Investor’s Funds Expended for Personal Items, Not on Company

Convincing investors to purchase a product based on misrepresentations is a traditional focus for the Commission’s enforcement division. In some of its cases the misrepresentations, while material, are straight forward. In others they are more complex. And, in some they may not be credible to many potential investors. No matter. If the representations are false, material and believed by the person being solicited to purchase the securities, there may be a violation of the federal securities laws. That is the situation presented in one of the Commission’s most recent cases, SEC v. Jordan-Jones, Civil Action No. 1:25-cv-04297 (S.D.N.Y. Filed May 21, 2025).

Named as defendants in the action are Jermy Jordan-Jones and Amalgam Capital Ventures, LLC. Mr. Jordan-Jones is the CEO of Amalgam Capital Ventures. The company is supposedly based in New York.

Beginning in late November 2021, and continuing until early the next year, Defendant Jordan-Jones solicited an investor to invest in Amalgam Capital. The investor – Investor A – was told that the firm had launched a blockchain-based point-of-sale and payment processing platform called Zeo. The investor was also told that the firm was operational and had $3 million in assets.

In fact, the firm did not have $3 million in assets; it was not operational.

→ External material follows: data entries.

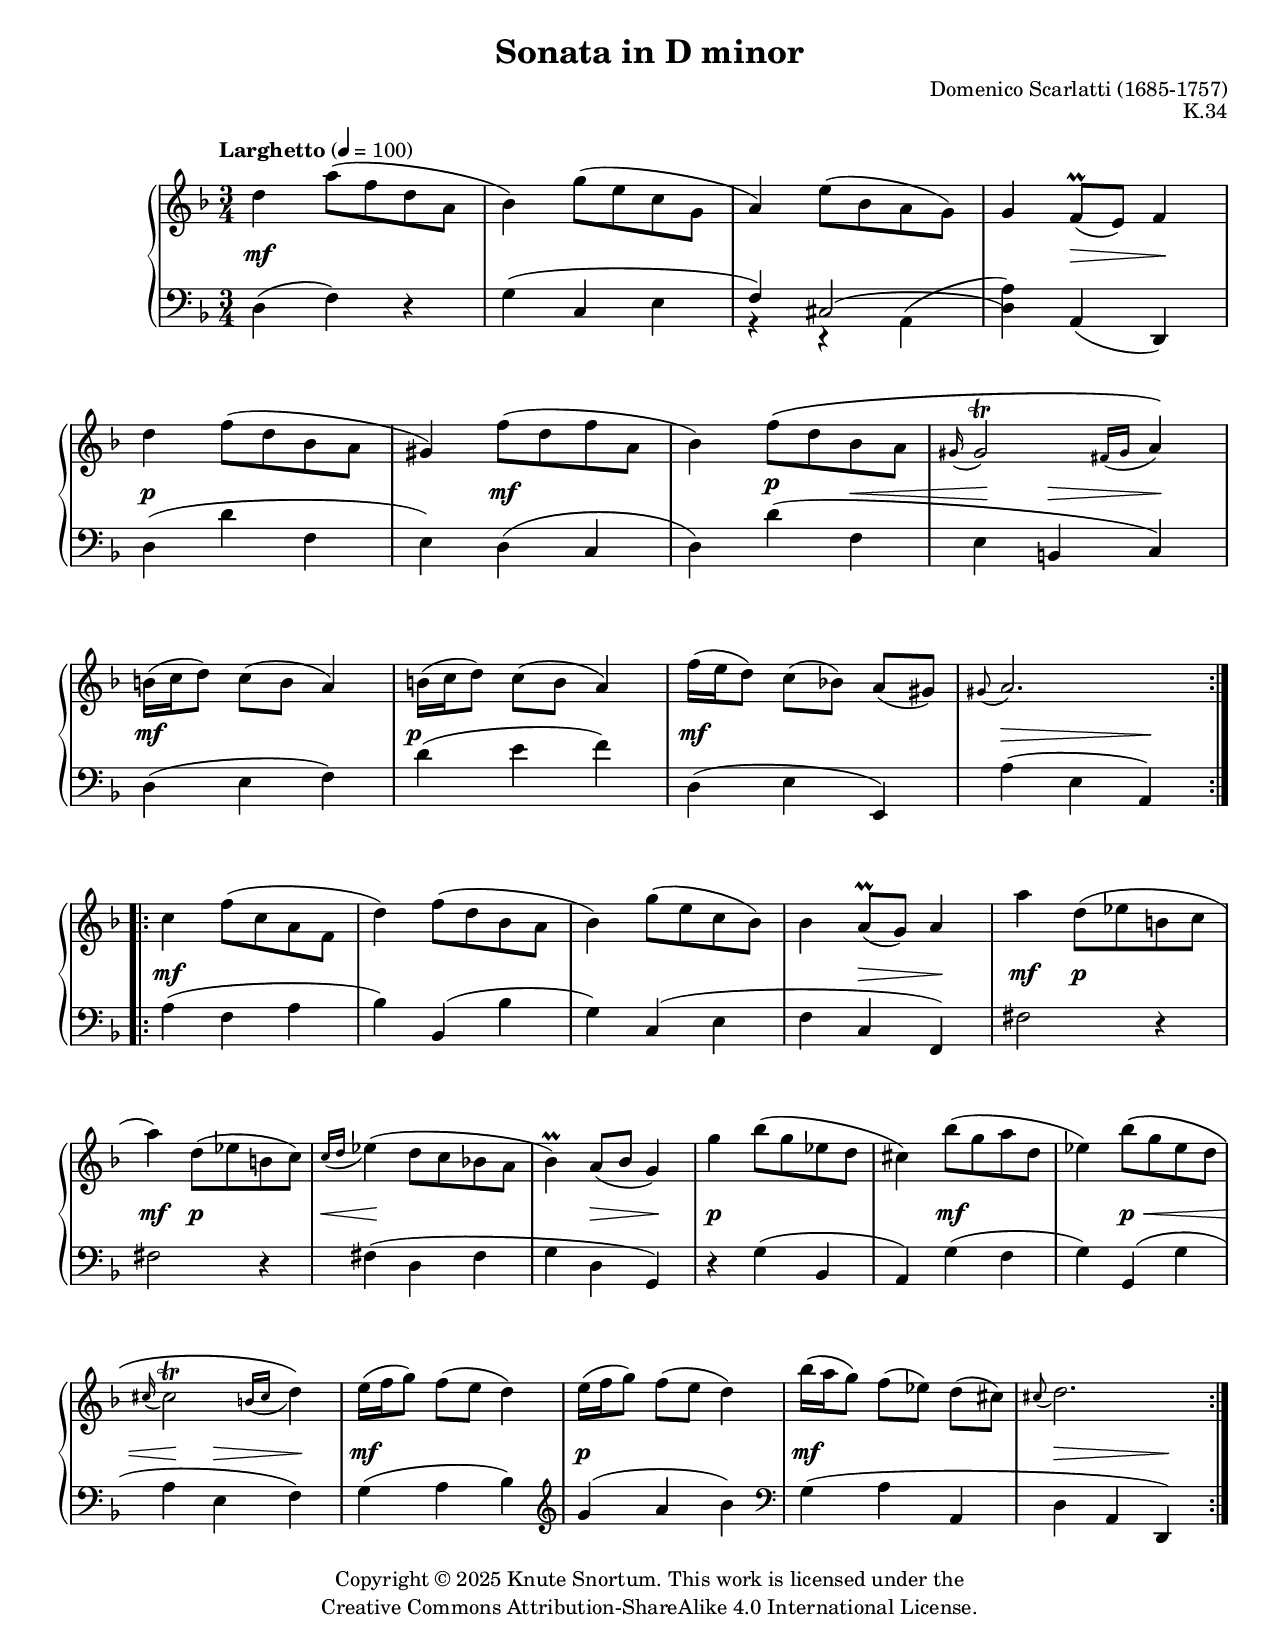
%...+....1....+....2....+....3....+....4....+....5....+....6....+....7....+....

\version "2.24.0"
\include "globals.ily"

\header { 
  title = "Sonata in D minor"
  opus = "K.34"
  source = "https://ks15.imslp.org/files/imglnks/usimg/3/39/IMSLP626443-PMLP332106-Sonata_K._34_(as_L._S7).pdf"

The investor agreed to put $500,000 into the venture. Yet when the investor gave Defendant Jordan-Jones the funds, the money was not put into the venture. To the contrary, Defendant Jordan-Jones used the funds obtained from the investor for personal items – the money did not go the company. Rather, Defendant Jordan-Jones spend the investor’s capital on items for himself. The complaint alleges violations of Securities Act Section 17(a) and Exchange Act Section 10(b) and Rule 10b-5. The U.S. Attorney’s Office for the Southern District of New York filed parallel criminal charges. See Lit. Rel. No. 26309 (May 22, 2025).